[Extracted data entries]
================================

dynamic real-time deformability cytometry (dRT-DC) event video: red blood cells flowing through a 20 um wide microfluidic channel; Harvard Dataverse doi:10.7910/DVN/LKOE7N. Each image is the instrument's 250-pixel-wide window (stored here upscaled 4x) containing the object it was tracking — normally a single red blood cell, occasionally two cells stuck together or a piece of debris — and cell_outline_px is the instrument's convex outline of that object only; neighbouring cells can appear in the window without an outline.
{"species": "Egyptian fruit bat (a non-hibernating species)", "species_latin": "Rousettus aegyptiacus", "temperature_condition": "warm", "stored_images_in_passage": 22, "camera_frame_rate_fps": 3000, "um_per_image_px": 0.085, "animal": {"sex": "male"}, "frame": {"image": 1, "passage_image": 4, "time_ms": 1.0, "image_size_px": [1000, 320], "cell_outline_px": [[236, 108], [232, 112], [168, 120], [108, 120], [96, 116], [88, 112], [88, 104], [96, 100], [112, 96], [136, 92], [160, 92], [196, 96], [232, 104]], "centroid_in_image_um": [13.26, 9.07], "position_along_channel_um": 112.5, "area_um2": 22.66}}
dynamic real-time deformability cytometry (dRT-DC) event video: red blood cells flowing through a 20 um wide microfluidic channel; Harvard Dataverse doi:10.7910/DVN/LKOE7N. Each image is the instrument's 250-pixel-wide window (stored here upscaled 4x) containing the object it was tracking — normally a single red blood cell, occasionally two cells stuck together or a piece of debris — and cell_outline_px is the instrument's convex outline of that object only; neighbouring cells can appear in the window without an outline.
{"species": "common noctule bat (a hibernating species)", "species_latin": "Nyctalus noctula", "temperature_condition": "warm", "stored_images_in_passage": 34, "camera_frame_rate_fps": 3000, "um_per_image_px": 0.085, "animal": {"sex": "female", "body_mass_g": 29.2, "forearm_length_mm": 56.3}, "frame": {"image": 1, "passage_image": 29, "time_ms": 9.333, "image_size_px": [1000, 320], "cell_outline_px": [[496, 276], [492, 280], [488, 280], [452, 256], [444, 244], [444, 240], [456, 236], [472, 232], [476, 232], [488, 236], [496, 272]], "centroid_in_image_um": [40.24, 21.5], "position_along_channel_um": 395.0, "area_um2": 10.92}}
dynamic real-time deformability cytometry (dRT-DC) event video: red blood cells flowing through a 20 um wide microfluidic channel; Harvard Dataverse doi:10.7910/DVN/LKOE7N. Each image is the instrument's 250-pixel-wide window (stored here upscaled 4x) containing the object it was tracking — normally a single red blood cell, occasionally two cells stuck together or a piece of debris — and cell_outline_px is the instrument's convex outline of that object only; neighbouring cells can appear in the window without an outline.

================================

◆ INSTRUCTIONS FOR THE TASK: Each entry is to be returned in full, character for character.

◆ EXERCISE RESPONSE:
dynamic real-time deformability cytometry (dRT-DC) event video: red blood cells flowing through a 20 um wide microfluidic channel; Harvard Dataverse doi:10.7910/DVN/LKOE7N. Each image is the instrument's 250-pixel-wide window (stored here upscaled 4x) containing the object it was tracking — normally a single red blood cell, occasionally two cells stuck together or a piece of debris — and cell_outline_px is the instrument's convex outline of that object only; neighbouring cells can appear in the window without an outline.
{"species": "Egyptian fruit bat (a non-hibernating species)", "species_latin": "Rousettus aegyptiacus", "temperature_condition": "warm", "stored_images_in_passage": 22, "camera_frame_rate_fps": 3000, "um_per_image_px": 0.085, "animal": {"sex": "male"}, "frame": {"image": 1, "passage_image": 4, "time_ms": 1.0, "image_size_px": [1000, 320], "cell_outline_px": [[236, 108], [232, 112], [168, 120], [108, 120], [96, 116], [88, 112], [88, 104], [96, 100], [112, 96], [136, 92], [160, 92], [196, 96], [232, 104]], "centroid_in_image_um": [13.26, 9.07], "position_along_channel_um": 112.5, "area_um2": 22.66}}
dynamic real-time deformability cytometry (dRT-DC) event video: red blood cells flowing through a 20 um wide microfluidic channel; Harvard Dataverse doi:10.7910/DVN/LKOE7N. Each image is the instrument's 250-pixel-wide window (stored here upscaled 4x) containing the object it was tracking — normally a single red blood cell, occasionally two cells stuck together or a piece of debris — and cell_outline_px is the instrument's convex outline of that object only; neighbouring cells can appear in the window without an outline.
{"species": "common noctule bat (a hibernating species)", "species_latin": "Nyctalus noctula", "temperature_condition": "warm", "stored_images_in_passage": 34, "camera_frame_rate_fps": 3000, "um_per_image_px": 0.085, "animal": {"sex": "female", "body_mass_g": 29.2, "forearm_length_mm": 56.3}, "frame": {"image": 1, "passage_image": 29, "time_ms": 9.333, "image_size_px": [1000, 320], "cell_outline_px": [[496, 276], [492, 280], [488, 280], [452, 256], [444, 244], [444, 240], [456, 236], [472, 232], [476, 232], [488, 236], [496, 272]], "centroid_in_image_um": [40.24, 21.5], "position_along_channel_um": 395.0, "area_um2": 10.92}}
dynamic real-time deformability cytometry (dRT-DC) event video: red blood cells flowing through a 20 um wide microfluidic channel; Harvard Dataverse doi:10.7910/DVN/LKOE7N. Each image is the instrument's 250-pixel-wide window (stored here upscaled 4x) containing the object it was tracking — normally a single red blood cell, occasionally two cells stuck together or a piece of debris — and cell_outline_px is the instrument's convex outline of that object only; neighbouring cells can appear in the window without an outline.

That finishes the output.